I pressed my forehead to his forehead, half standing, half kneeling. "Will you let me do what needs doing? Why didn't you tell me you couldn't see?"

He was kissing my neck. I could feel his eyelashes at my throat. I kept still while he closed his lips at a soft, sweet place, my heart thumping in my head. I knew better than to tell him no, or not here, or stop, because he loved "Stop, don't, you're hurting me"and to feel protesting fingers on his face and pulling on his hair. He pushed me away. "Ennuyeux." Annoying. He let me lift him out of the bathtub then. He was wearing nothing but a cotton slip, and I tried not to think of how light he felt in my arms.

"Let me walk to my doom," he purred, scratching at me.

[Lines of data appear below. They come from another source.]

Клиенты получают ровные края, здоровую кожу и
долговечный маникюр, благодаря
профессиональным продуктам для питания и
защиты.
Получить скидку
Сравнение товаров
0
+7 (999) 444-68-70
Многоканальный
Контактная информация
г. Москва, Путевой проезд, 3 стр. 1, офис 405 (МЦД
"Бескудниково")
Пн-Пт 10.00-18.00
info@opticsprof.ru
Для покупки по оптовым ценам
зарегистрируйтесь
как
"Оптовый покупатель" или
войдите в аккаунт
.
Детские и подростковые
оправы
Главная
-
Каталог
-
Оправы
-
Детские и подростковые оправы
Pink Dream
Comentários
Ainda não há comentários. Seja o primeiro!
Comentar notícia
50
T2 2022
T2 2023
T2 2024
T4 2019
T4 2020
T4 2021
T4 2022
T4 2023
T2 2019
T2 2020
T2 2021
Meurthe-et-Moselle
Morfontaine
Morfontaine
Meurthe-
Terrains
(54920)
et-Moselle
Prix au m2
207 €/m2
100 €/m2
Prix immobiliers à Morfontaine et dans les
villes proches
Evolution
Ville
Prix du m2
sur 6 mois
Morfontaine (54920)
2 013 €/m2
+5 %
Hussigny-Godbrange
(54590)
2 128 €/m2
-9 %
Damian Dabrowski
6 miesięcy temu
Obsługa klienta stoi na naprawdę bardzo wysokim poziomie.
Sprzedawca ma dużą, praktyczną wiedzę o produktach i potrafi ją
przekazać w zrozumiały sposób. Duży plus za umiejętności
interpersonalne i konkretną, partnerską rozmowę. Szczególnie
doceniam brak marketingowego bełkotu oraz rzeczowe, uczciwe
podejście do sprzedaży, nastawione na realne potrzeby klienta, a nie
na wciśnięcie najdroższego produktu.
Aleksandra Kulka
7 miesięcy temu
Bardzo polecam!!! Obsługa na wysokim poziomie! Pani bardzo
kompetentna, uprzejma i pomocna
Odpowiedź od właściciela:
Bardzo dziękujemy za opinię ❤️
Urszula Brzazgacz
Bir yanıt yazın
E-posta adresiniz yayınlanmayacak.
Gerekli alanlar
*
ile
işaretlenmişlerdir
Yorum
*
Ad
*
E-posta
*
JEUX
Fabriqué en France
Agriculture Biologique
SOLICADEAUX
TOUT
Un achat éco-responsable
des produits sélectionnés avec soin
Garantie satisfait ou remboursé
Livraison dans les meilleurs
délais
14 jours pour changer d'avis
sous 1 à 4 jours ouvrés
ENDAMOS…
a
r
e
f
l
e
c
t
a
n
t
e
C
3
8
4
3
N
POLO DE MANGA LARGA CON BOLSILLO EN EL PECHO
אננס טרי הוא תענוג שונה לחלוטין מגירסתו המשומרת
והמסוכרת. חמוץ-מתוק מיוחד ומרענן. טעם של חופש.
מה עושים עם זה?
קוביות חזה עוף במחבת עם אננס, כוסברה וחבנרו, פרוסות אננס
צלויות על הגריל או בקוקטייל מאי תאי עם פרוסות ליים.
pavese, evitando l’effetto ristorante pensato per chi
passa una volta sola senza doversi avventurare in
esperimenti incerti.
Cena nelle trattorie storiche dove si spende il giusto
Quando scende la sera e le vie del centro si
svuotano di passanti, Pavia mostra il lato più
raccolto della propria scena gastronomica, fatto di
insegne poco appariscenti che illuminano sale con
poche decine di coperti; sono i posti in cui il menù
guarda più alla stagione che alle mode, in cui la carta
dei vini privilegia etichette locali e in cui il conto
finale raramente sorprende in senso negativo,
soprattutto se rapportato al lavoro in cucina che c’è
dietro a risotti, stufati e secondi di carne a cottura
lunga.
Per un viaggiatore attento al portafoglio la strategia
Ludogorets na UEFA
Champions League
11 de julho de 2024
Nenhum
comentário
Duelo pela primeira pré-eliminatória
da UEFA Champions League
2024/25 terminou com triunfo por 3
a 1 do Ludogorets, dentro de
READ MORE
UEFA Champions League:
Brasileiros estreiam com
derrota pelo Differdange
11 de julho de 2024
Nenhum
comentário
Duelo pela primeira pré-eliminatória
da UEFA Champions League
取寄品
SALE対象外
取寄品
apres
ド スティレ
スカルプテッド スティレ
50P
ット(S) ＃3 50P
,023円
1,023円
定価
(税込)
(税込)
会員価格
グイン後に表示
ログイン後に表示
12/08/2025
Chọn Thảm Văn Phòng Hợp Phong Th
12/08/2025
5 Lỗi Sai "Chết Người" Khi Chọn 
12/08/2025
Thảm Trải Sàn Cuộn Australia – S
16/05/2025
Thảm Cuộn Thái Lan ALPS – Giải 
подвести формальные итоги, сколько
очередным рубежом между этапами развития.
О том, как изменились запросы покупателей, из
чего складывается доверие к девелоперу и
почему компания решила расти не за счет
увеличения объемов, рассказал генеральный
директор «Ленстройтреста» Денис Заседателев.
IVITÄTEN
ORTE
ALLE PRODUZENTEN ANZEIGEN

So I set him down, and we walked together to my study, arm in arm. I could feel on my neck where his lips had been.

Nicky was there with the slim leather case, and when Laurent lay down on the metal table, I helped Nicky up. He sat at his beloved's head, holding it steady between his hands. He murmured things to L, in our old French, comforting words a child would say, and L cackled quietly, privately.

I took a small glass jar out from a drawer under the table, and a sterile syringe, filled it.

"What's that?" Nicky demanded, suddenly sharp.

"Opiate," I said, not paying him any mind.

"Poison?"

"He will be fine. You wouldn't want it the other way."

Laurent tapped Nicky's arm gently and turned his head from side to side. It's alright, don't worry. I pressed the needle into his waiting forearm and he tried to take one of Nicky's hands, but Nicky wouldn't take it. "I'm holding your head."

When Laurent began to lick his lips, I knew that he was ready. He winked at me lazily.

"It doesn't hurt him?" Nicky asked.

"Not anymore," I said, carefully slipping two long steel probes into either eye socket. It was a simple matter to pop them out then. Over so long a time, it was muscle memory. Nicky made a popping noise with his mouth.

When it was everything done, and Laurent was blinking at his Nicky, he murmured, "Oh, it's you. Wonderful you," and he said, "Heaven preserve us. I knew he would not harm a hair on your head."

So I knew that what Nicky had said of a master was true.